» **Consigne A**
Selon l'entretien avec les frères Dardenne, avec quel film les deux cinéastes étaient-ils auparavant en compétition à Cannes ?
» **Consigne B**
Recopiez fidèlement, dans l'entretien avec les frères Dardenne, le passage qui va de « Jeunes mères / » jusqu'à « dans leurs mouvements. ».

» **Texte à lire**
Frères Dardenne : « Il fallait beaucoup de douceur dans les mouvements de caméra »

Les frères Dardenne se renouvellent avec Jeunes mères, présenté en compétition à Cannes et sortant en salles simultanément.

Christophe Kantcheff  • 21 mai 2025 abonné·es
Frères Dardenne : « Il fallait beaucoup de douceur dans les mouvements de caméra »
Jean-Pierre et Luc Dardenne signent un film tourné vers l’espoir.
© JAMES ARTHUR GEKIERE / BELGA MAG via AFP

Jeunes mères / Jean-Pierre et Luc Dardenne / 1 h 45.

Jean-Pierre et Luc Dardenne sont de retour en compétition à Cannes, après Tori et Lokita (2022). Si les frères cinéastes restent fidèles à une thématique bien ancrée dans la réalité, les jeunes mères, la plupart encore adolescentes, et notamment les relations qu’elles entretiennent ou non avec leurs propres mères, ils signent un film de facture nouvelle et tourné vers l’espoir. Rencontre.

À chacun de vos films correspond une forme particulière. Le filmage des nuques et des dos pour Rosetta ou Le Fils, l’ellipse pour Le Silence de Lorna, le road-movie pour Deux jours, une nuit… Dans Jeunes Mères, la figure de style récurrente est le panoramique, qui accompagne les héroïnes dans leurs mouvements.

Luc Dardenne : Nous avons surtout utilisé le panoramique pour les rencontres, par exemple entre Jessica et sa mère, Jessica passant par ailleurs une grande partie du film à la chercher ou à la suivre. Dans les chambres des bébés aussi. Quand la caméra passe du visage de Julie et qu’on descend sur le bébé qui dort. Quand Perla prend dans ses bras le petit, on accompagne lentement ses gestes. Ce qui nous a guidés, c’est qu’il fallait beaucoup de douceur dans les mouvements de caméra. La caméra prend davantage le temps que dans nos films précédents. Nous filmons quelque chose de fragile, de délicat, qui est le lien entre une jeune femme et son enfant, ou qui est l’enfant lui-même dont il faut prendre soin…

Nous avions l’idée que chacune des jeunes mères trouve une porte de sortie, même si cela reste précaire.

L.D.

» **Extraits du matériel**
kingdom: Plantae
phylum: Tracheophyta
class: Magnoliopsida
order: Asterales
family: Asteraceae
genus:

» **Réponse attendue A**
Tori et Lokita (2022).

» **Réponse attendue B**
Jeunes mères / Jean-Pierre et Luc Dardenne / 1 h 45.

Jean-Pierre et Luc Dardenne sont de retour en compétition à Cannes, après Tori et Lokita (2022). Si les frères cinéastes restent fidèles à une thématique bien ancrée dans la réalité, les jeunes mères, la plupart encore adolescentes, et notamment les relations qu’elles entretiennent ou non avec leurs propres mères, ils signent un film de facture nouvelle et tourné vers l’espoir. Rencontre.

À chacun de vos films correspond une forme particulière. Le filmage des nuques et des dos pour Rosetta ou Le Fils, l’ellipse pour Le Silence de Lorna, le road-movie pour Deux jours, une nuit… Dans Jeunes Mères, la figure de style récurrente est le panoramique, qui accompagne les héroïnes dans leurs mouvements.